What the task requires ▸ Copy out each line below that contains the word "actividad".

Data supplied ▸
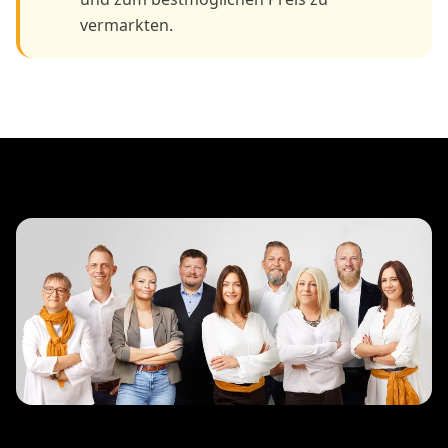
vermarkten.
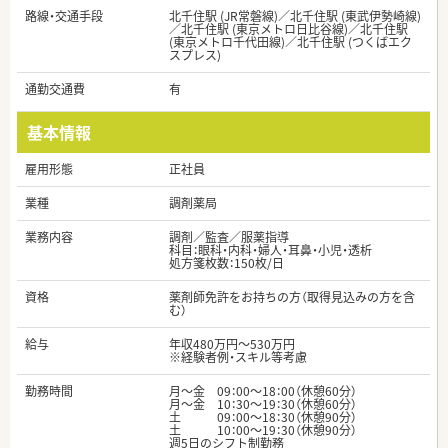
路線・交通手段
北千住駅 (JR常磐線)／北千住駅 (東武伊勢崎線)
／北千住駅 (東京メトロ日比谷線)／北千住駅
(東京メトロ千代田線)／北千住駅 (つくばエク
スプレス)
通勤交通費
有
基本情報
雇用形態
正社員
業種
調剤薬局
業務内容
調剤／監査／服薬指導
科目：眼科・内科・婦人・耳鼻・小児・透析
処方箋枚数：150枚/日
資格
薬剤師免許をお持ちの方（取得見込みの方を含
む）
給与
年収480万円～530万円
※経験者例・スキル等考慮
勤務時間
月～金 09：00～18：00（休憩60分）
月～金 10：30～19：30（休憩60分）
土 09：00～18：30（休憩90分）
土 10：00～19：30（休憩90分）
週5日のシフト制勤務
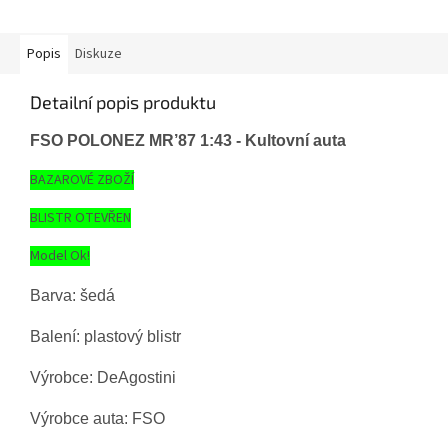
Popis
Diskuze
Detailní popis produktu
FSO POLONEZ MR’87 1:43 - Kultovní auta
BAZAROVÉ ZBOŽÍ
BLISTR OTEVŘEN
Model Ok!
Barva: šedá
Balení: plastový blistr
Výrobce: DeAgostini
Výrobce auta: FSO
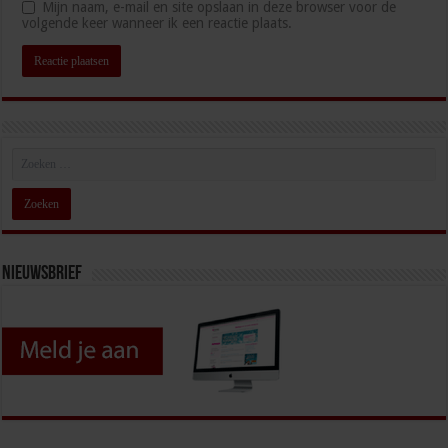
Mijn naam, e-mail en site opslaan in deze browser voor de
volgende keer wanneer ik een reactie plaats.
Nieuwsbrief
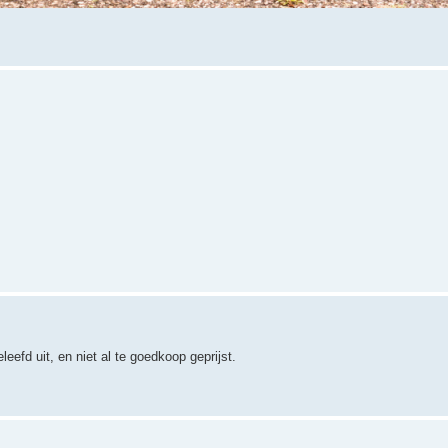
eefd uit, en niet al te goedkoop geprijst.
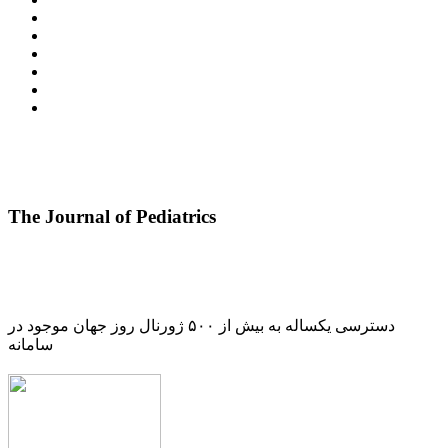
The Journal of Pediatrics
دسترسی یکساله به بیش از ۵۰۰ ژورنال روز جهان موجود در
سامانه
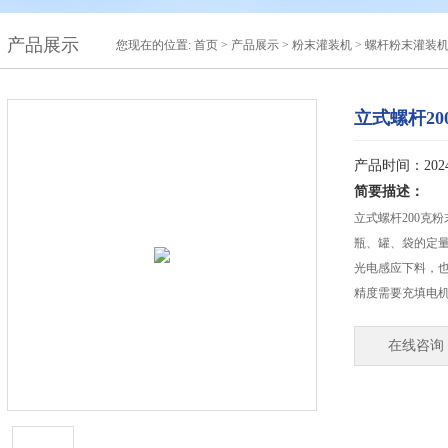
产品展示
您现在的位置:
首页
>
产品展示
>
粉末灌装机
>
螺杆粉末灌装
立式螺杆2
产品时间：2024-
简要描述：
立式螺杆200克
瓶、罐、袋的定
光电感应下料，
精度需要充填电
在线咨询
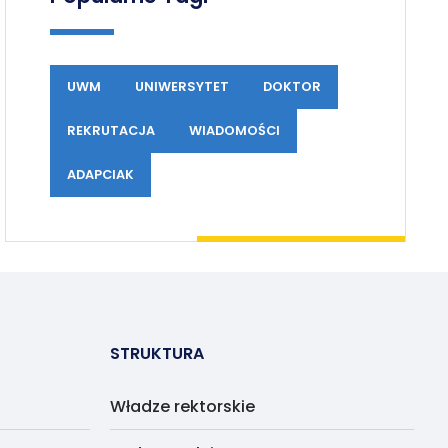
UWM
UNIWERSYTET
DOKTOR
REKRUTACJA
WIADOMOŚCI
ADAPCIAK
STRUKTURA
Władze rektorskie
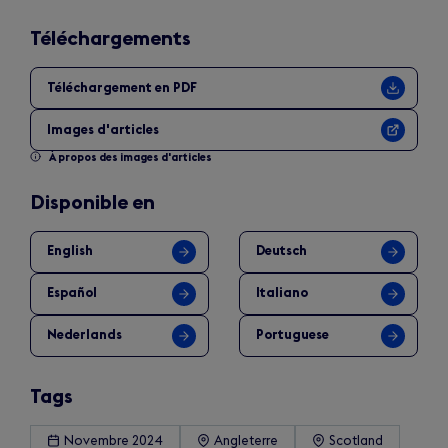
Téléchargements
Téléchargement en PDF
Images d'articles
À propos des images d'articles
Disponible en
English
Deutsch
Español
Italiano
Nederlands
Portuguese
Tags
Novembre 2024
Angleterre
Scotland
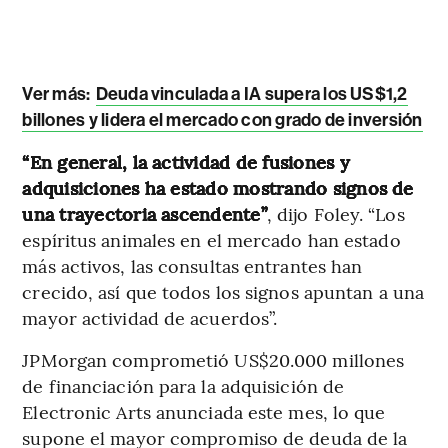
Ver más:
Deuda vinculada a IA supera los US$1,2
billones y lidera el mercado con grado de inversión
“En general, la actividad de fusiones y
adquisiciones ha estado mostrando signos de
una trayectoria ascendente”
, dijo Foley. “Los
espíritus animales en el mercado han estado
más activos, las consultas entrantes han
crecido, así que todos los signos apuntan a una
mayor actividad de acuerdos”.
JPMorgan comprometió US$20.000 millones
de financiación para la adquisición de
Electronic Arts anunciada este mes, lo que
supone el mayor compromiso de deuda de la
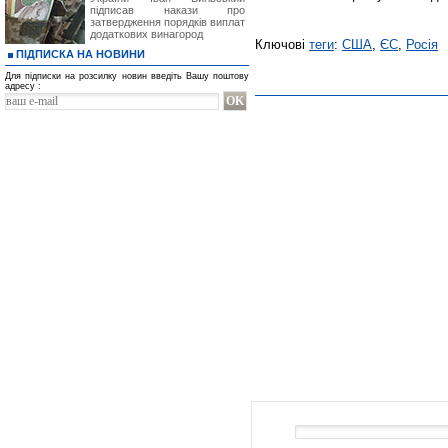
підписав накази про
затвердження порядків виплат
додаткових винагород
Ключові
теги
:
США
,
ЄС
,
Росія
ПІДПИСКА НА НОВИНИ
Для підписки на розсилку новин введіть Вашу поштову
адресу :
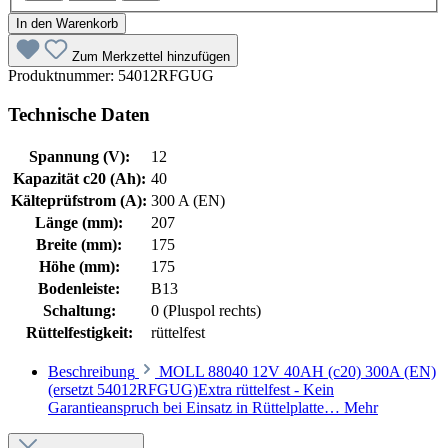
In den Warenkorb
Zum Merkzettel hinzufügen
Produktnummer:
54012RFGUG
Technische Daten
Spannung (V):
12
Kapazität c20 (Ah):
40
Kälteprüfstrom (A):
300 A (EN)
Länge (mm):
207
Breite (mm):
175
Höhe (mm):
175
Bodenleiste:
B13
Schaltung:
0 (Pluspol rechts)
Rüttelfestigkeit:
rüttelfest
Beschreibung
MOLL 88040 12V 40AH (c20) 300A (EN)
(ersetzt 54012RFGUG)Extra rüttelfest - Kein
Garantieanspruch bei Einsatz in Rüttelplatte…
Mehr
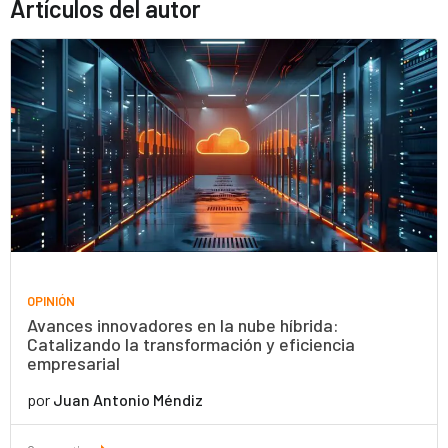
Artículos del autor
OPINIÓN
Avances innovadores en la nube híbrida:
Catalizando la transformación y eficiencia
empresarial
por
Juan Antonio Méndiz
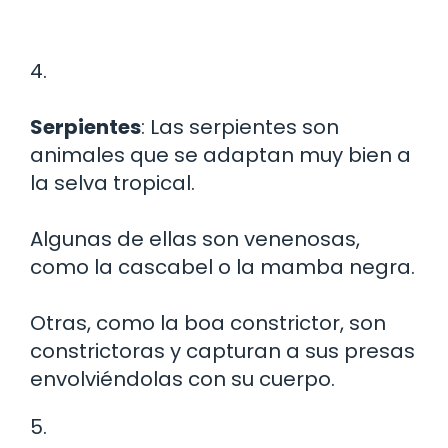
4.
Serpientes
: Las serpientes son
animales que se adaptan muy bien a
la selva tropical.
Algunas de ellas son venenosas,
como la cascabel o la mamba negra.
Otras, como la boa constrictor, son
constrictoras y capturan a sus presas
envolviéndolas con su cuerpo.
5.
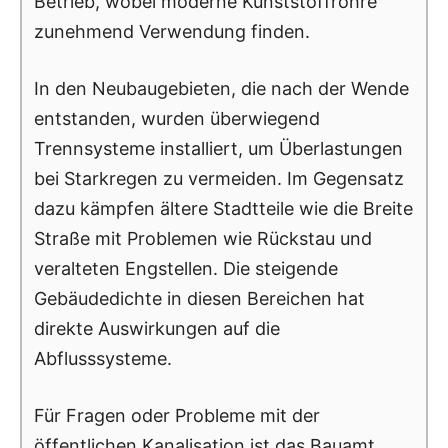
Betrieb, wobei moderne Kunststoffrohre
zunehmend Verwendung finden.
In den Neubaugebieten, die nach der Wende
entstanden, wurden überwiegend
Trennsysteme installiert, um Überlastungen
bei Starkregen zu vermeiden. Im Gegensatz
dazu kämpfen ältere Stadtteile wie die Breite
Straße mit Problemen wie Rückstau und
veralteten Engstellen. Die steigende
Gebäudedichte in diesen Bereichen hat
direkte Auswirkungen auf die
Abflusssysteme.
Für Fragen oder Probleme mit der
öffentlichen Kanalisation ist das Bauamt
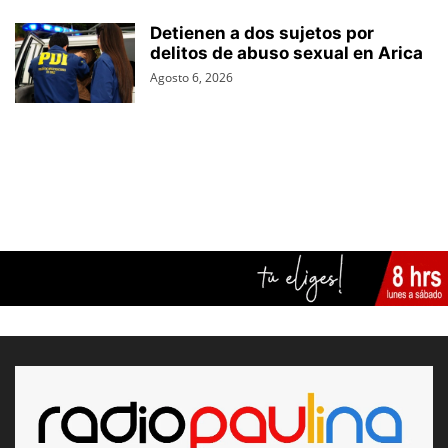
Detienen a dos sujetos por
delitos de abuso sexual en Arica
Agosto 6, 2026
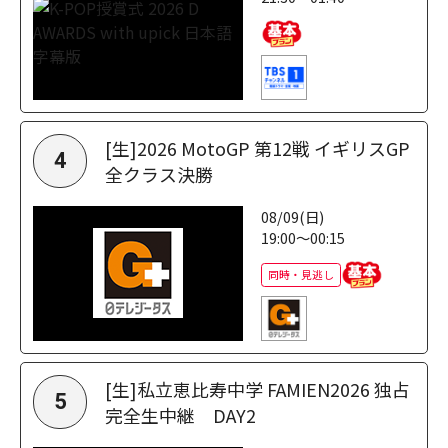
[生]2026 MotoGP 第12戦 イギリスGP
4
全クラス決勝
08/09(日)
19:00～00:15
同時・見逃し
[生]私立恵比寿中学 FAMIEN2026 独占
5
完全生中継 DAY2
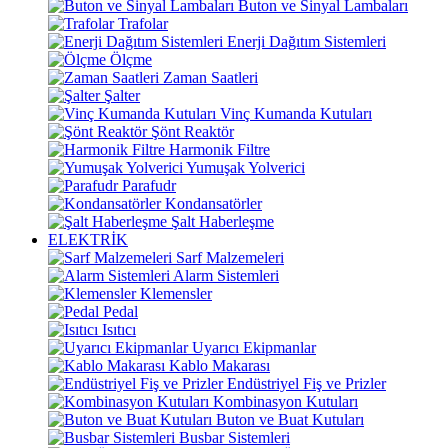
Buton ve Sinyal Lambaları
Trafolar
Enerji Dağıtım Sistemleri
Ölçme
Zaman Saatleri
Şalter
Vinç Kumanda Kutuları
Şönt Reaktör
Harmonik Filtre
Yumuşak Yolverici
Parafudr
Kondansatörler
Şalt Haberleşme
ELEKTRİK
Sarf Malzemeleri
Alarm Sistemleri
Klemensler
Pedal
Isıtıcı
Uyarıcı Ekipmanlar
Kablo Makarası
Endüstriyel Fiş ve Prizler
Kombinasyon Kutuları
Buton ve Buat Kutuları
Busbar Sistemleri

Worked solution ▸
“En general, la actividad de fusiones y
mayor actividad de acuerdos”.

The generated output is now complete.